Сказав это, она двинулась дальше и словно невзначай поддела ногой, скрытой под длинным платьем, нашего бедолагу. А тот застыл совершенно ошеломленный, пожирая глазами ее лицо, на котором лежал отпечаток прожитых лет и забот. Торговец совсем оробел перед величественностью облика дамы и при виде золотого обруча на ее голове, явного символа могущества, блики от которого искрами отражались в ее суровом взгляде.
Кобыла сделала несколько шагов, и дама остановила ее напротив Зэбе, который не на шутку встревожился оказанным ему вниманием, отчего все его тело затряслось мелкой дрожью.
— Ну а вы, — поинтересовалась дама, — вы служите этому упавшему в обморок господину?
— Да, благородная дама.
— И заодно слушаете россказни о несчастьях королевского дома Йорков?
— Да.
— Отведите меня к этому молодому человеку. Я хочу взглянуть на него.
Трясущийся Зэбе от страха даже потерял ориентир. Его обезумевшие глаза не сразу отыскали костер, который в этой ситуации стал для него своего рода путеводной звездой. Наконец он сумел сдвинуться с места, а вслед за ним двинулась белая кобыла, перебирая сухими и нервными ногами. Цоканье ее копыт, бьющих по скальной породе, звучало в ушах бедного Зэбе, словно трубный глас всадника Апокалипсиса.
Не стоит и говорить, что все, как один, оробевшие и сникшие участники каравана выстроились вдоль пути движения дамы, в то время как грозный кортеж поджидал ее в стороне, держа наготове аркебузы и пики.
К месту, к которому вел Зэбе, даму сопровождал только спешившийся старший офицер.
Они подошли к нише, в которой на ложе из опавшей листвы и пахучих веток лежал молодой человек. Он еще не оправился от страшного нервного потрясения и лежал совершенно измученный невыносимыми страданиями, закрыв глаза и сжав зубы, словно мертвый.

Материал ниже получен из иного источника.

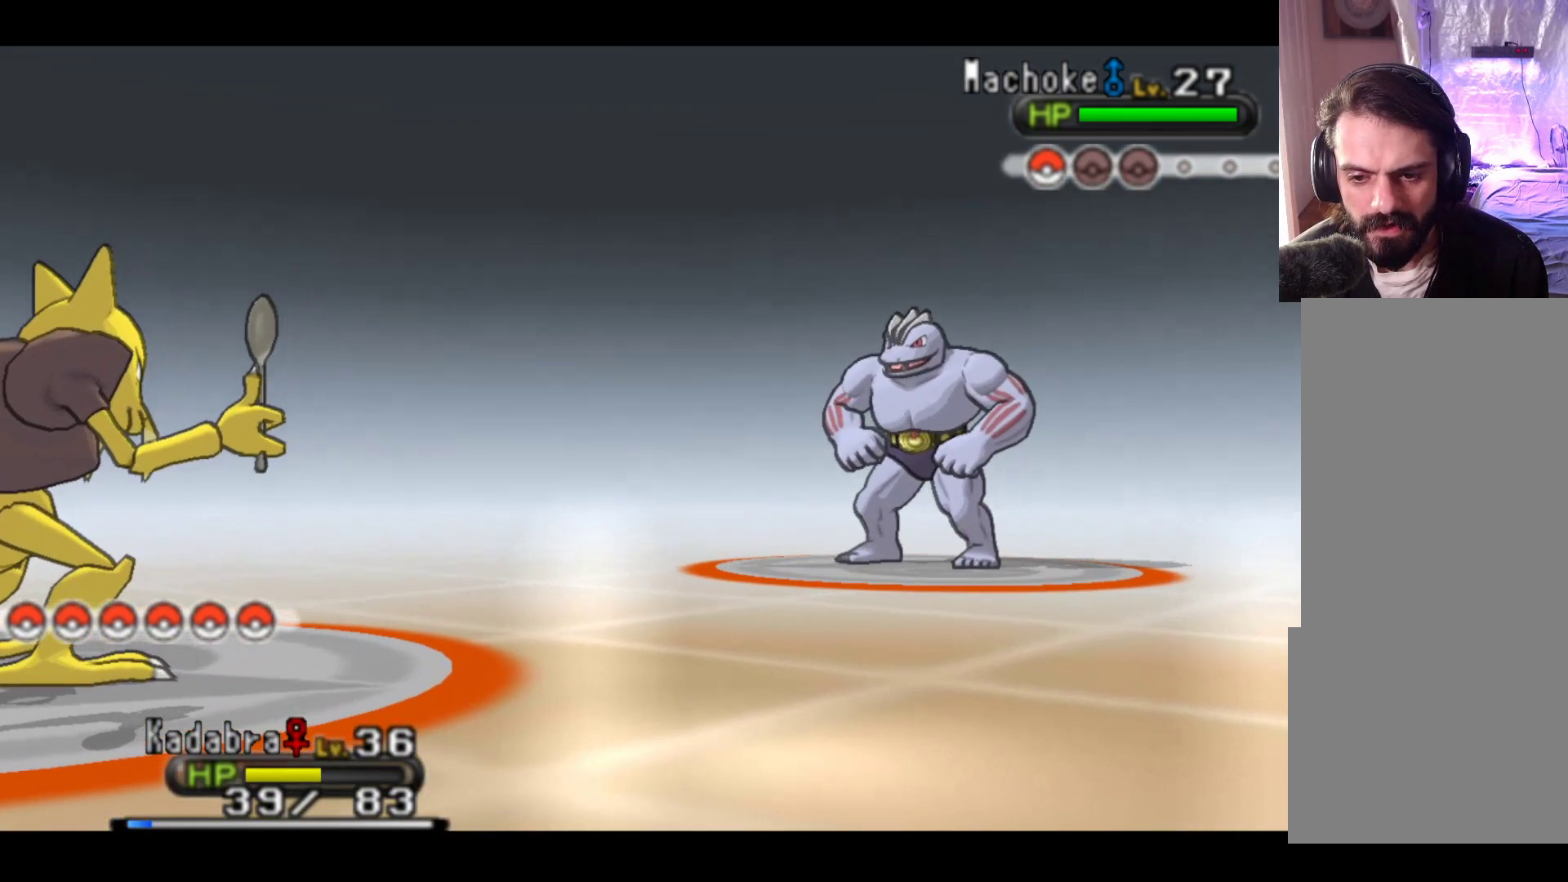
{"buttons": [], "left_stick": "center", "events": []}
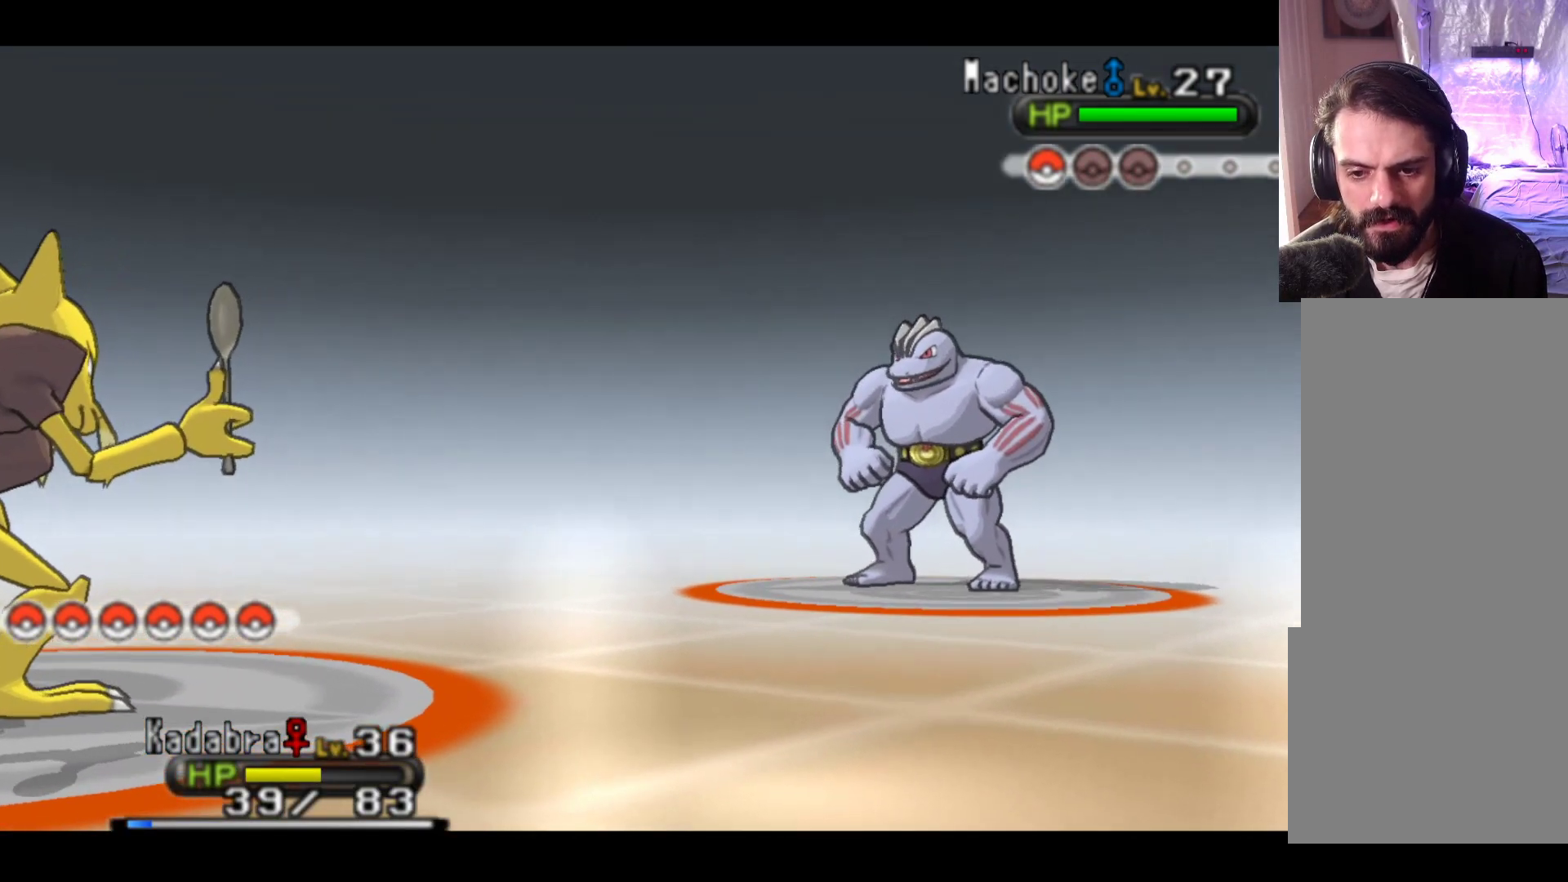
{"buttons": [], "left_stick": "center", "events": []}
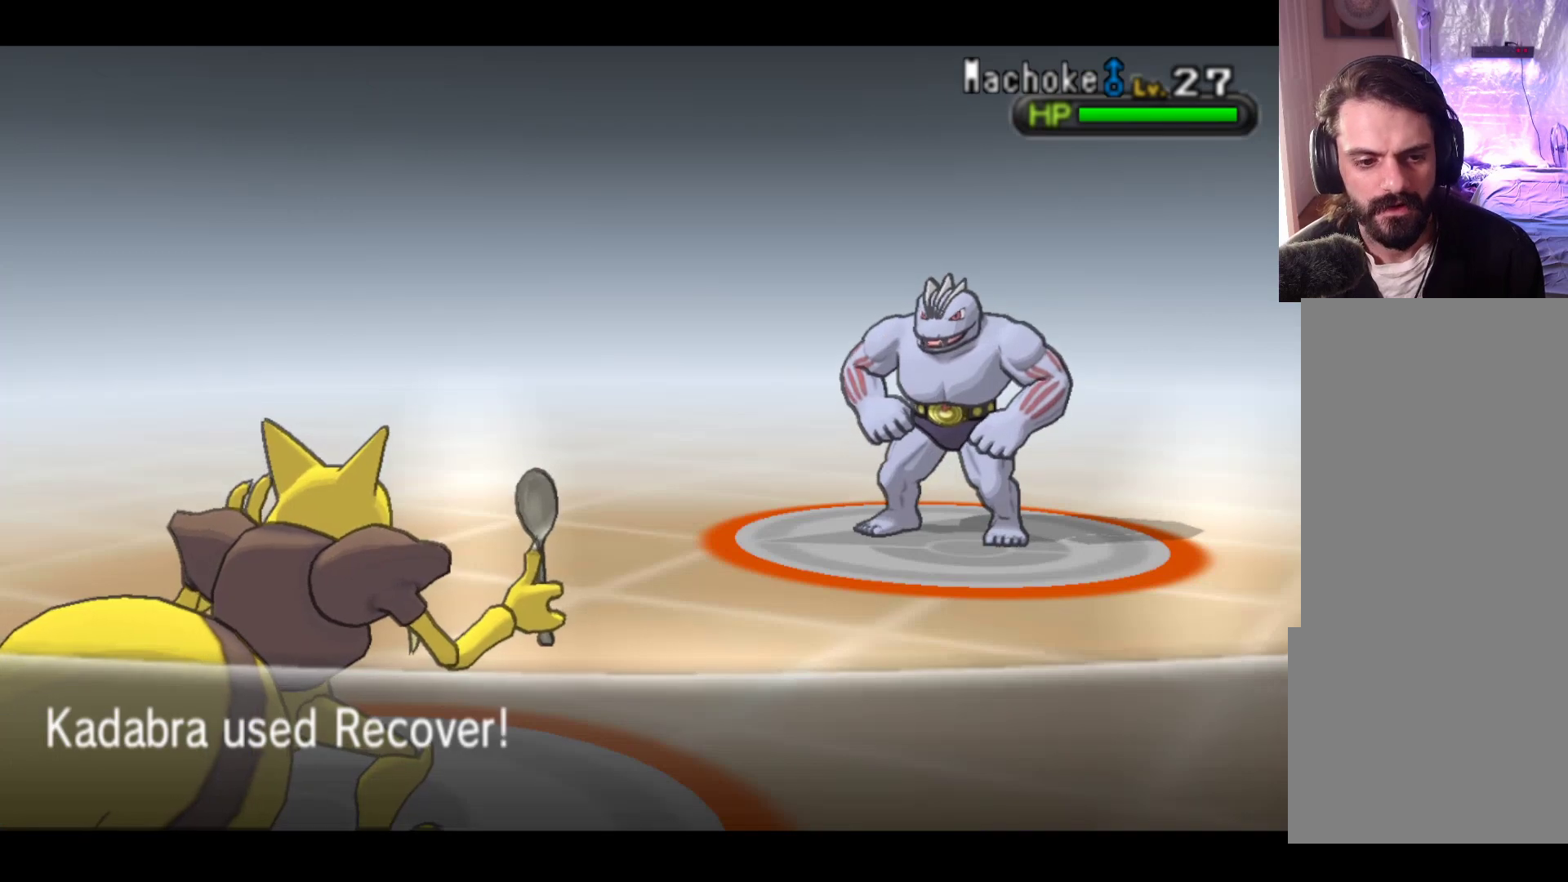
{"buttons": [], "left_stick": "center", "events": [[117, "A", "down"], [267, "A", "up"]]}
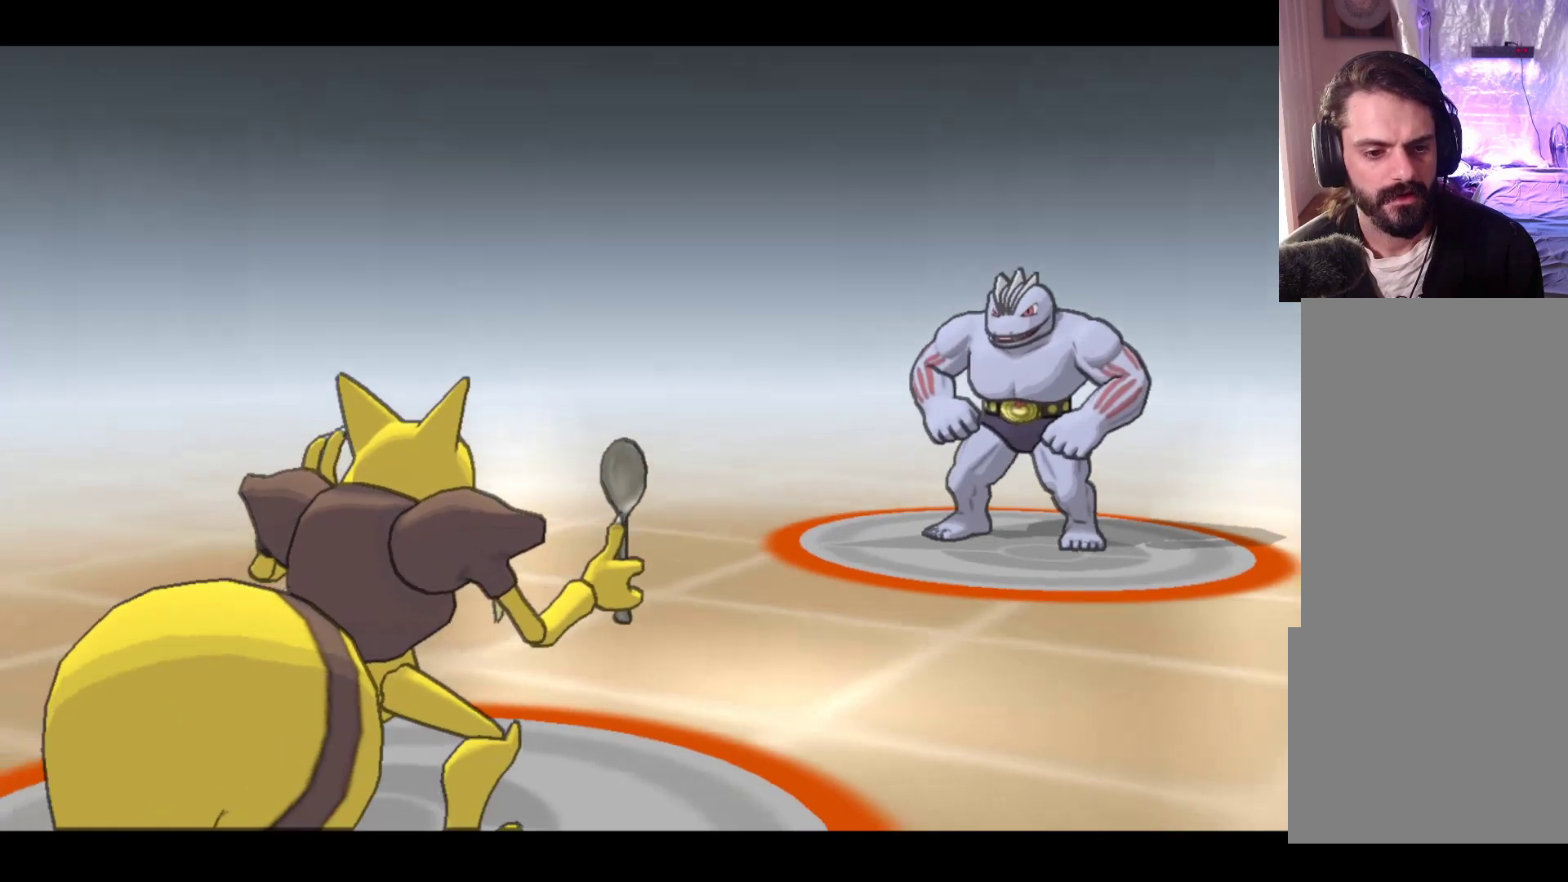
{"buttons": [], "left_stick": "center", "events": []}
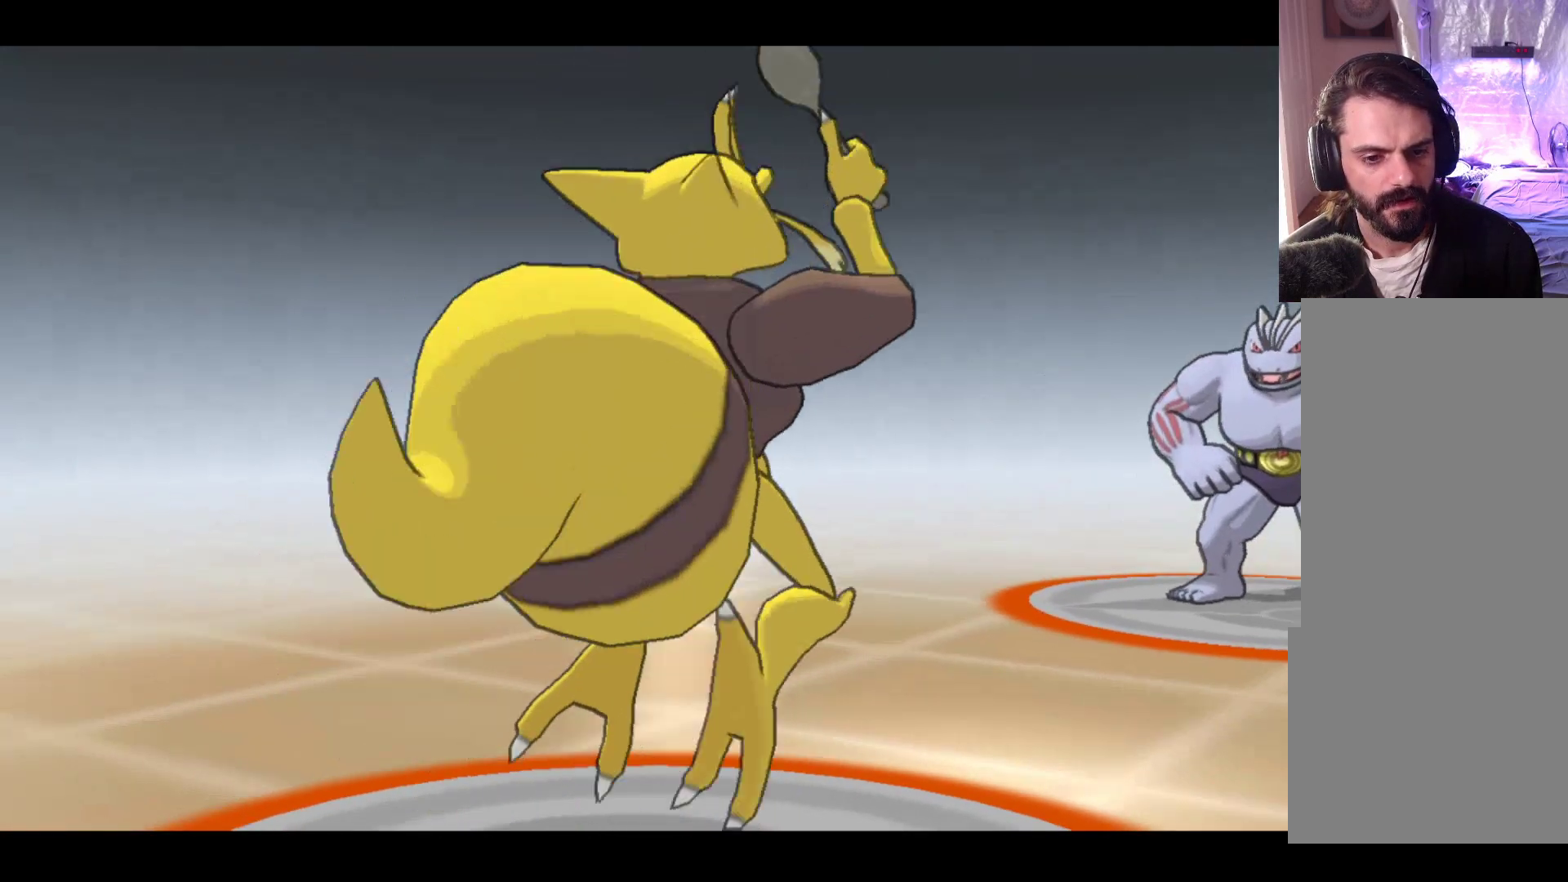
{"buttons": [], "left_stick": "center", "events": []}
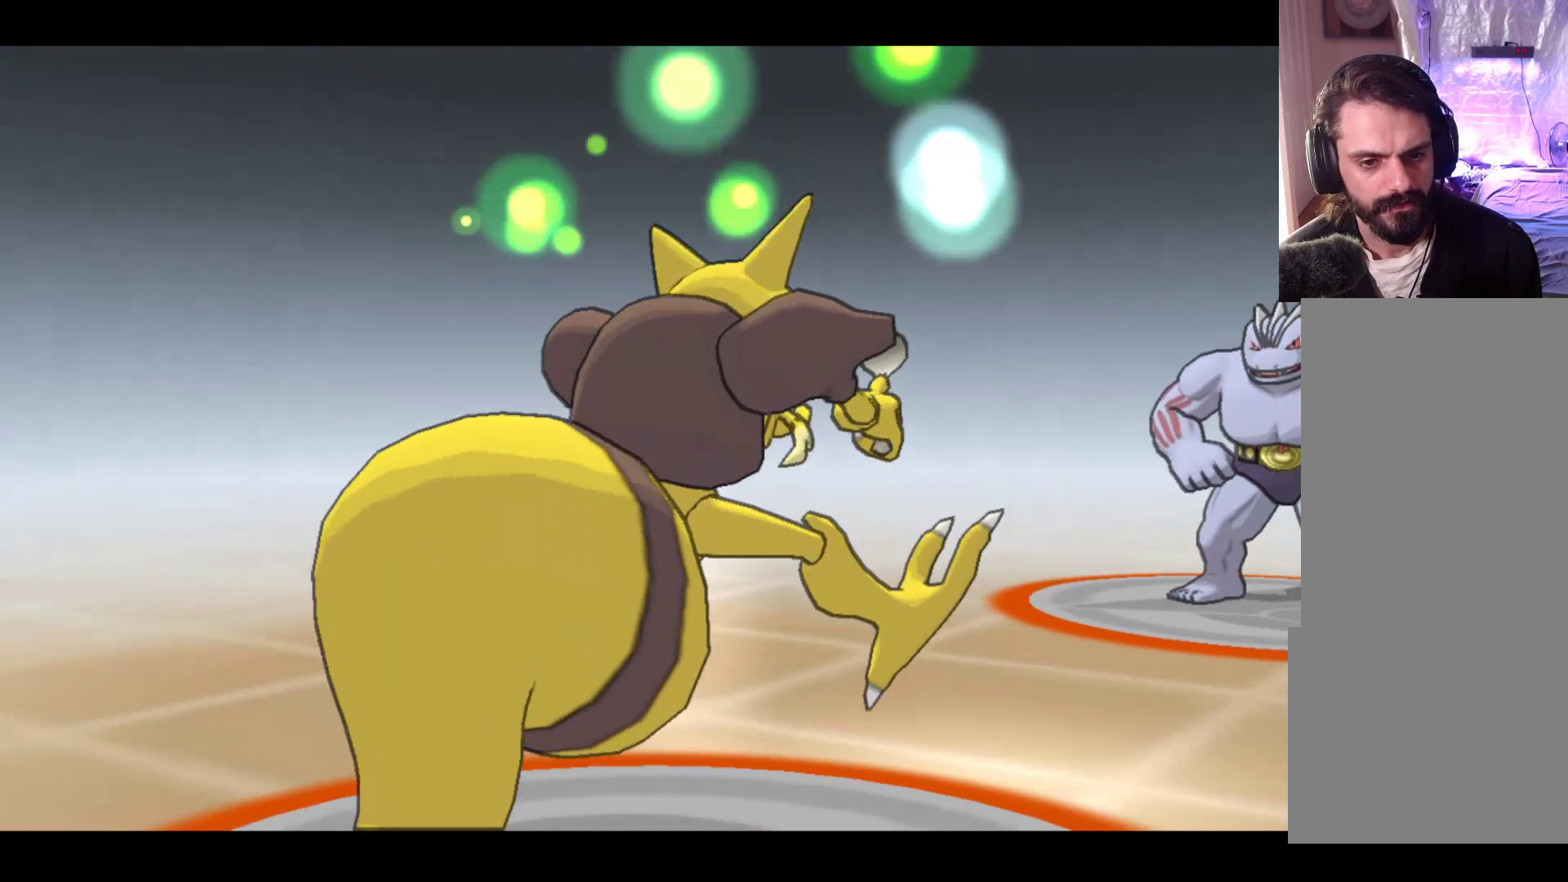
{"buttons": [], "left_stick": "center", "events": []}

Зэбе вытащил из костра чадящую смолистую головню и, наклонившись над хозяином, посветил на его бледное лицо, чтобы дама могла лучше рассмотреть. А она взглянула на юношу, и на ее лице отразилось чувство, похожее на сострадание.
Нет такого поэтического образа, чтобы описать этот затененный в сумраке лоб, эти гордые черты, словно высеченные из белого мрамора, эти губы, на которых, словно лесные фиалки, обозначились следы вечного сна.
Неизвестная дама порывисто склонилась над телом несчастного молодого человека и не смогла сдержать удивленного восклицания. Она взглянула еще раз и нервно сжала руку, протянутую ей офицером.
— О!.. — прошептала она на ухо офицеру. — Смотрите же, капитан, какое потрясающее сходство!
— Не знаю, что показалось вашей светлости, — проговорил офицер, — но мне кажется, что я вижу…
— Говорите же, говорите!..
— Вашего брата, короля Эдуарда в возрасте двадцати лет. Ведь вы это хотите сказать, мадам?
— Мой брат, мой бедный брат!
— Остерегитесь, мадам, здесь повсюду уши.
— Вы правы.
Внезапно позади них послышался громкий голос. Это Томас Брук, который вновь обрел уверенность, воскликнул:
— Вы видите, благородная дама, что мы никого не зарезали и ребенок жив и целехонек!
От этих слов незнакомка вздрогнула. В сущности, в словах торговца не было ничего двусмысленного и ничего такого, что не вязалось бы с обстановкой. Но в тот момент, находясь под грузом воспоминаний и тяжелых чувств, переполнявших ее душу, дама восприняла эти слова как вещий голос, идущий с небес.
Смотрите же, капитан, какое потрясающее сходство!
— Ребенок жив, — еле слышно повторила она, все еще зачарованная внезапным видением. Но тут порыв холодного альпийского ветра унес ее слова, так же, как он уносит любые другие звуки и запахи.
— Этот молодой человек потрясающе красив, — очнувшись, произнесла дама громким голосом. — Как его зовут? Откуда он, из какой семьи?
— Именно это я и хотел узнать как раз в тот момент, когда сюда явились эти нарушители спокойствия, — пробормотал сквозь зубы торговец шерстью.
Зэбе изобразил на лице самую почтительную улыбку и сказал:
— Мадам, его семья занимает важное место в высших деловых кругах. В ее руках торговля и банковское дело.
Между черными бровями ее светлости пролегла презрительная складка.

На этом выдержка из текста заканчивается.